One, through the crushing of his fellow, fain
Would come to eminence, with sole desire
His greatness o’er that other’s to maintain.
One at another’s rising feareth loss
Of power, fame, favor, and his own good name;
So sickens, joying in his neighbor’s cross.
And there is one whom wrong so weighs with shame,
That greed of vengeance doth his heart engross;
And such must needs work evil for his brother.
This threefold bad love those mourn here below:
Now I would have thee learn about another,
Which runs to good but doth no measure know.
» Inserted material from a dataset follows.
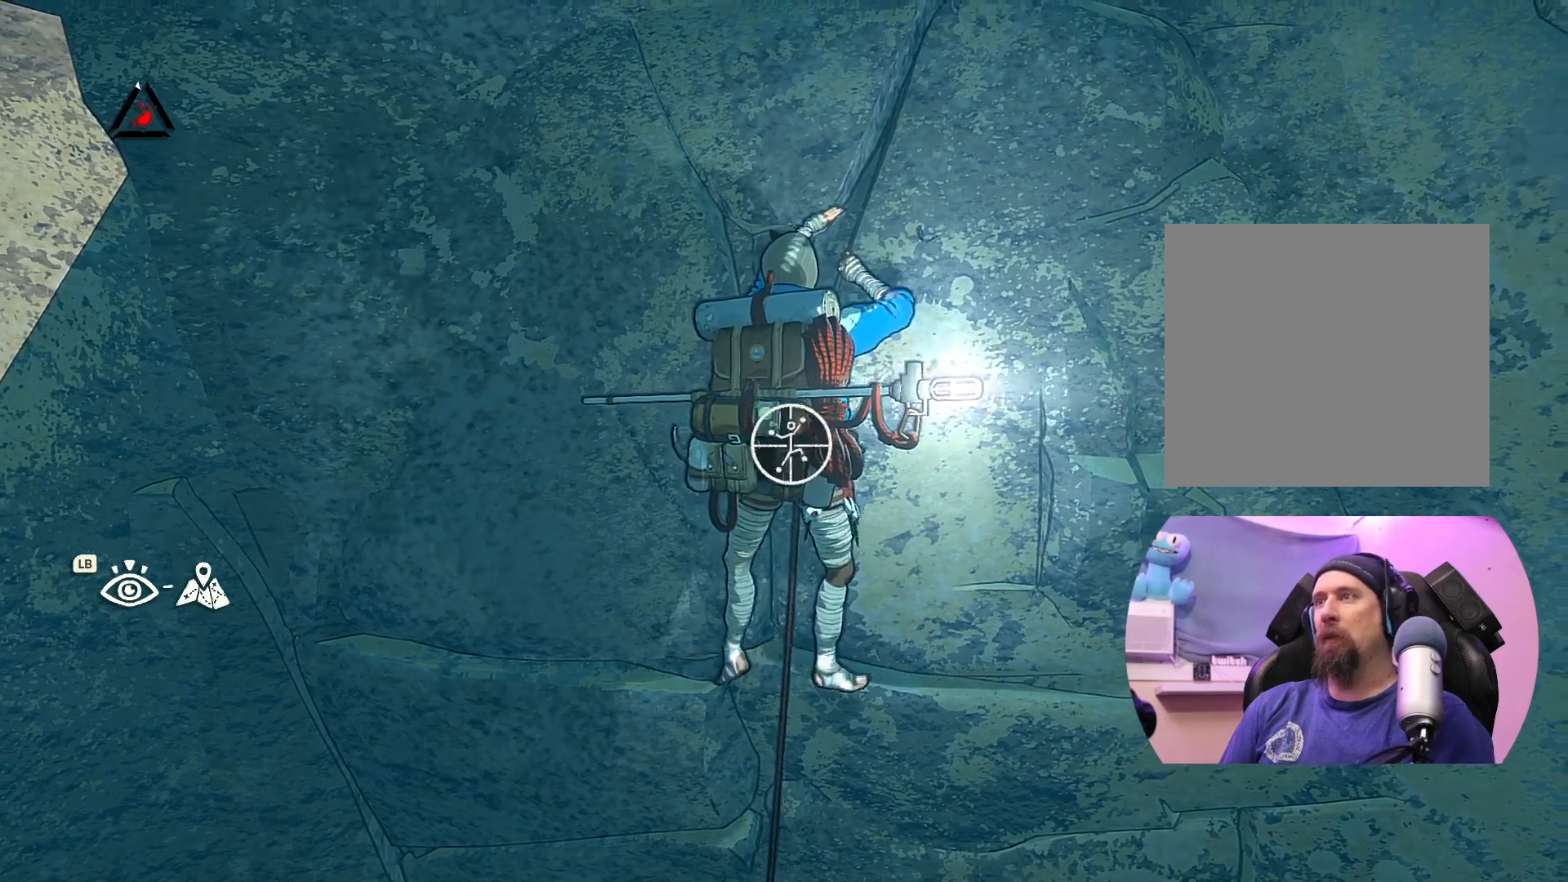
{"buttons": ["R1"], "left_stick": "down-right", "right_stick": "center", "events": [[133, "left_stick", "right"], [300, "left_stick", "down-right"]]}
All vaguely apprehend a good wherein
The soul may rest itself; and all men woo
This imaged good, and seek its peace to win.
To look thereon if languid love[[115]] draw you,
Or ye be slow to seek it, such a sin,
After meet penitence, on this round ye rue.
There is another good,[[116]] but far from bliss!
Nor makes man happy: it is not the true
Essence, of all good fruit the root: To this
The love which too much doth itself resign
Is mourned for in three cornices above;
But how tripartite[[117]] I will not define;
Thou shalt, by seeing, learn about that love”.